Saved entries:
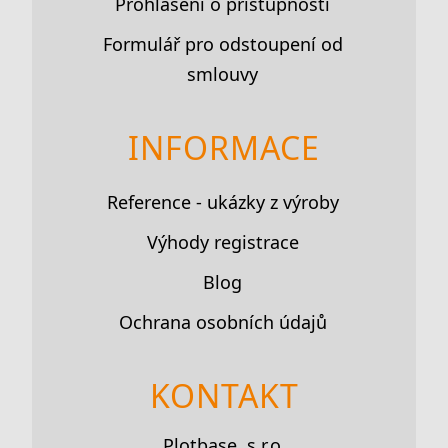
Prohlášení o přístupnosti
Formulář pro odstoupení od
smlouvy
INFORMACE
Reference - ukázky z výroby
Výhody registrace
Blog
Ochrana osobních údajů
KONTAKT
Plotbase, s.r.o.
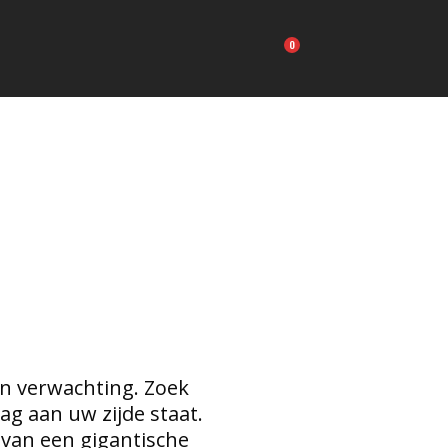
Carrito
en verwachting. Zoek
ag aan uw zijde staat.
 van een gigantische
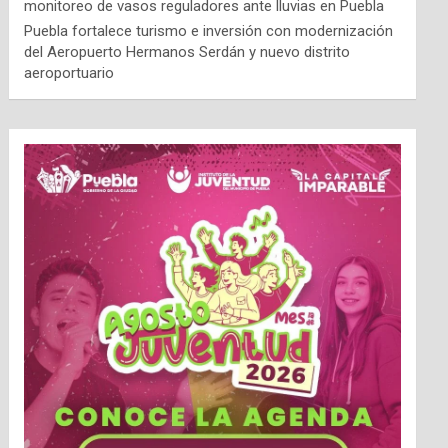
monitoreo de vasos reguladores ante lluvias en Puebla
Puebla fortalece turismo e inversión con modernización
del Aeropuerto Hermanos Serdán y nuevo distrito
aeroportuario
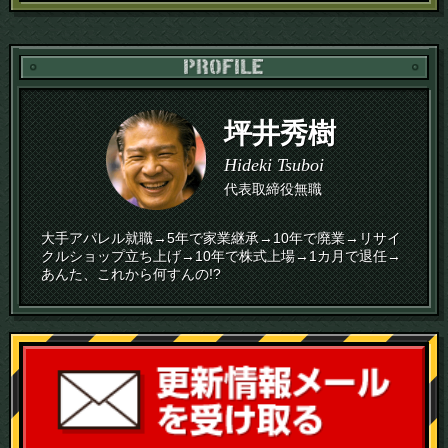
PR
坪井秀樹
Hideki Tsuboi
代表取締役無職
大手アパレル就職→5年で家業継承→10年で廃業→リサイ
クルショップ立ち上げ→10年で株式上場→1カ月で退任→
あんた、これから何すんの!?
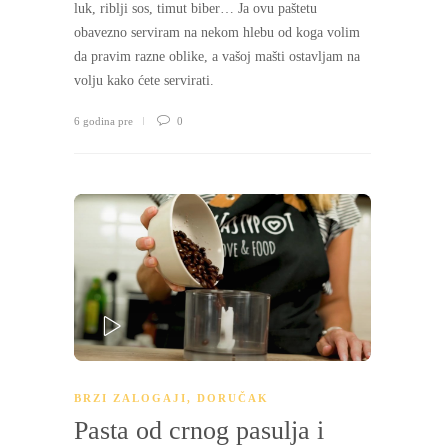
luk, riblji sos, timut biber… Ja ovu paštetu
obavezno serviram na nekom hlebu od koga volim
da pravim razne oblike, a vašoj mašti ostavljam na
volju kako ćete servirati.
6 godina pre
0
PLAY
BRZI ZALOGAJI
,
DORUČAK
Pasta od crnog pasulja i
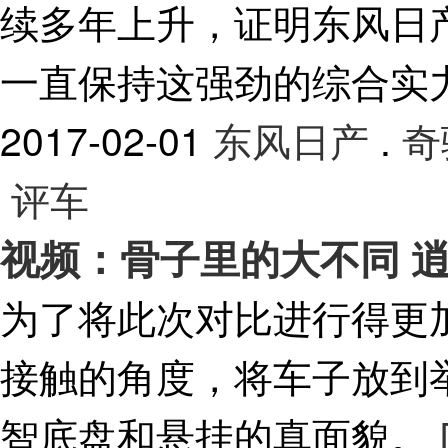
续多年上升，证明东风日
一直保持这强劲的综合实
2017-02-01
东风日产
.
奇
评车
视频：骨子里的大不同 
为了将此次对比进行得更
接触的角度，将车子放到
智底盘和悬挂的真面貌。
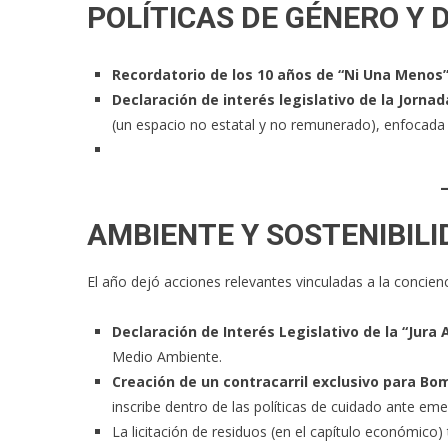
POLÍTICAS DE GÉNERO Y
Recordatorio de los 10 años de “Ni Una Menos
Declaración de interés legislativo de la Jornad
(un espacio no estatal y no remunerado), enfocada en 
AMBIENTE Y SOSTENIBIL
El año dejó acciones relevantes vinculadas a la concien
Declaración de Interés Legislativo de la “Jura
Medio Ambiente.
Creación de un contracarril exclusivo para Bo
inscribe dentro de las políticas de cuidado ante eme
La licitación de residuos (en el capítulo económico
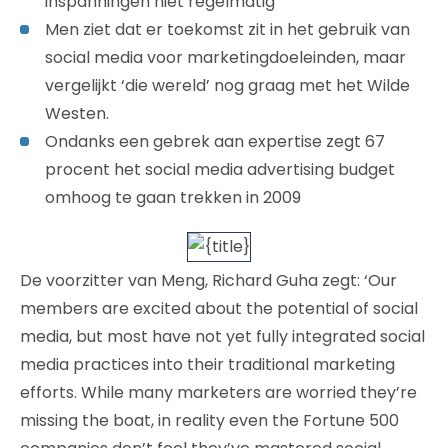
inspanningen niet regelmatig
Men ziet dat er toekomst zit in het gebruik van
social media voor marketingdoeleinden, maar
vergelijkt ‘die wereld’ nog graag met het Wilde
Westen.
Ondanks een gebrek aan expertise zegt 67
procent het social media advertising budget
omhoog te gaan trekken in 2009
De voorzitter van Meng, Richard Guha zegt: ‘Our
members are excited about the potential of social
media, but most have not yet fully integrated social
media practices into their traditional marketing
efforts. While many marketers are worried they’re
missing the boat, in reality even the Fortune 500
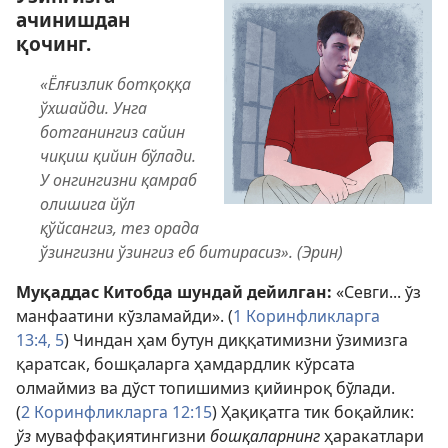
ачинишдан
қочинг.
«Ёлғизлик ботқоққа
ўхшайди. Унга
ботганингиз сайин
чиқиш қийин бўлади.
У онгингизни қамраб
олишига йўл
қўйсангиз, тез орада
ўзингизни ўзингиз еб битирасиз». (Эрин)
Муқаддас Китобда шундай дейилган:
«Севги... ўз
манфаатини кўзламайди». (
1 Коринфликларга
13:4, 5
) Чиндан ҳам бутун диққатимизни ўзимизга
қаратсак, бошқаларга ҳамдардлик кўрсата
олмаймиз ва дўст топишимиз қийинроқ бўлади.
(
2 Коринфликларга 12:15
) Ҳақиқатга тик боқайлик:
ўз
муваффақиятингизни
бошқаларнинг
ҳаракатлари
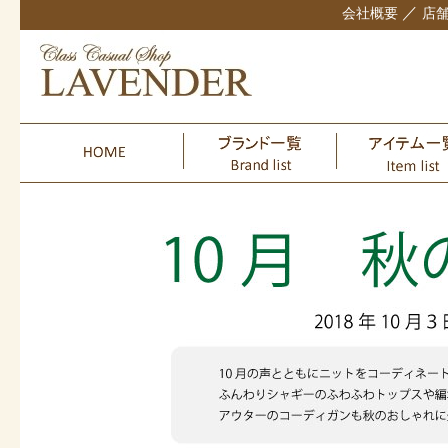
／
会社概要
店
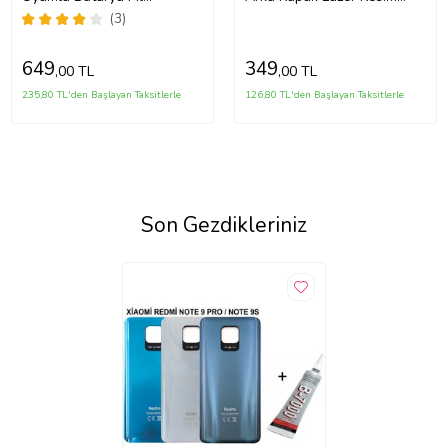
Güçlendirilmiş 3750mAh
Süper Kalite Cam -- Mavi
(3)
649
349
,00 TL
,00 TL
235,80 TL'den Başlayan Taksitlerle
126,80 TL'den Başlayan Taksitlerle
Son Gezdikleriniz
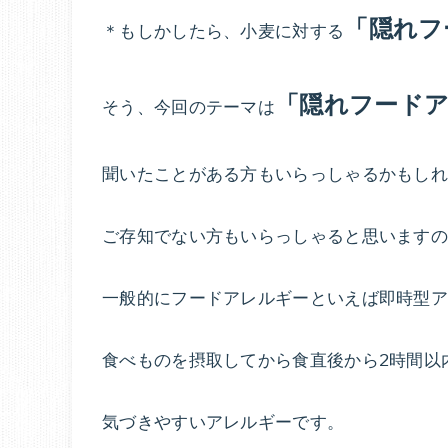
「隠れフ
＊もしかしたら、小麦に対する
「隠れフード
そう、今回のテーマは
聞いたことがある方もいらっしゃるかもしれ
ご存知でない方もいらっしゃると思いますの
一般的にフードアレルギーといえば即時型
食べものを摂取してから食直後から2時間以
気づきやすいアレルギーです。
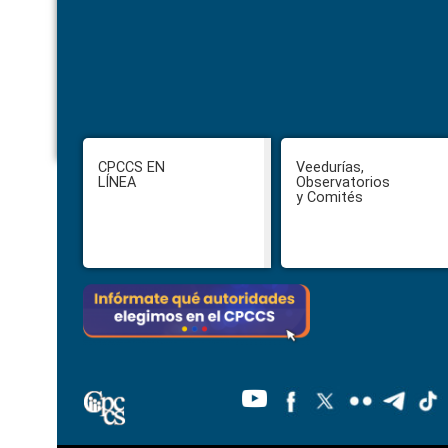
Footer
CPCCS EN
Veedurías,
LÍNEA
Observatorios
y Comités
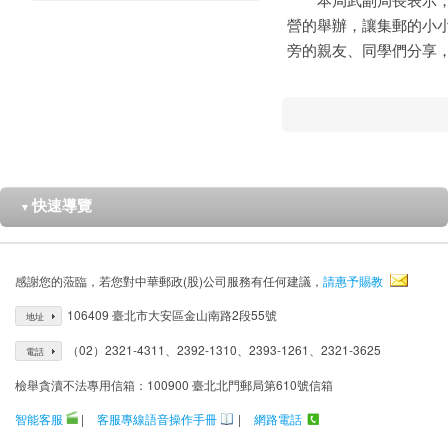
營的舉辦，讓集郵的小
旁的親友、同學們分享
快速導覽
▼
感謝您的蒞臨，若您對中華郵政(股)公司服務有任何建議，
請惠予賜教
106409 臺北市大安區金山南路2段55號
地址
（02）2321-4311、2392-1310、2393-1261、2321-3625
電話
檢舉貪瀆不法專用信箱：100900 臺北北門郵局第610號信箱
智能客服
|
客服專線語音操作手冊
|
網路電話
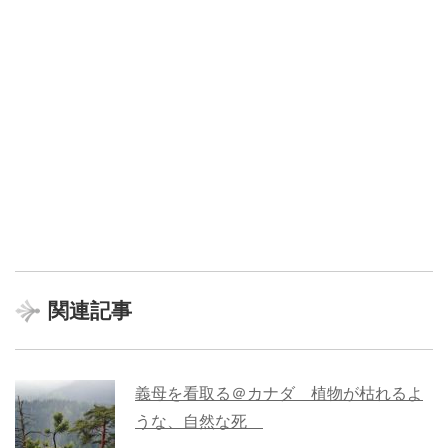
関連記事
義母を看取る＠カナダ 植物が枯れるよ
うな、自然な死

» THE PROBLEM:
Render the listing, starting at the line that contains "续多年上升，证明东风日" and ending at the line that contains "missing the boat, in", as a Markdown table with the columns No. and Line, leaving out blank lines and pictures.

» RESULT FOR THIS EXERCISE:
| No. | Line |
|---|---|
| 1 | 续多年上升，证明东风日 |
| 2 | 一直保持这强劲的综合实 |
| 3 | 2017-02-01 |
| 4 | 东风日产 |
| 5 | . |
| 6 | 奇 |
| 7 | 评车 |
| 8 | 视频：骨子里的大不同  |
| 9 | 为了将此次对比进行得更 |
| 10 | 接触的角度，将车子放到 |
| 11 | 智底盘和悬挂的真面貌。 |
| 12 | POLÍTICAS DE GÉNERO Y |
| 13 | Recordatorio de los 10 años de “Ni Una Menos |
| 14 | Declaración de interés legislativo de la Jornad |
| 15 | (un espacio no estatal y no remunerado), enfocada en  |
| 16 | AMBIENTE Y SOSTENIBIL |
| 17 | El año dejó acciones relevantes vinculadas a la concien |
| 18 | Declaración de Interés Legislativo de la “Jura |
| 19 | Medio Ambiente. |
| 20 | Creación de un contracarril exclusivo para Bo |
| 21 | inscribe dentro de las políticas de cuidado ante eme |
| 22 | La licitación de residuos (en el capítulo económico |
| 23 | inspanningen niet regelmatig |
| 24 | Men ziet dat er toekomst zit in het gebruik van |
| 25 | social media voor marketingdoeleinden, maar |
| 26 | vergelijkt ‘die wereld’ nog graag met het Wilde |
| 27 | Westen. |
| 28 | Ondanks een gebrek aan expertise zegt 67 |
| 29 | procent het social media advertising budget |
| 30 | omhoog te gaan trekken in 2009 |
| 31 | De voorzitter van Meng, Richard Guha zegt: ‘Our |
| 32 | members are excited about the potential of social |
| 33 | media, but most have not yet fully integrated social |
| 34 | media practices into their traditional marketing |
| 35 | efforts. While many marketers are worried they’re |
| 36 | missing the boat, in reality even the Fortune 500 |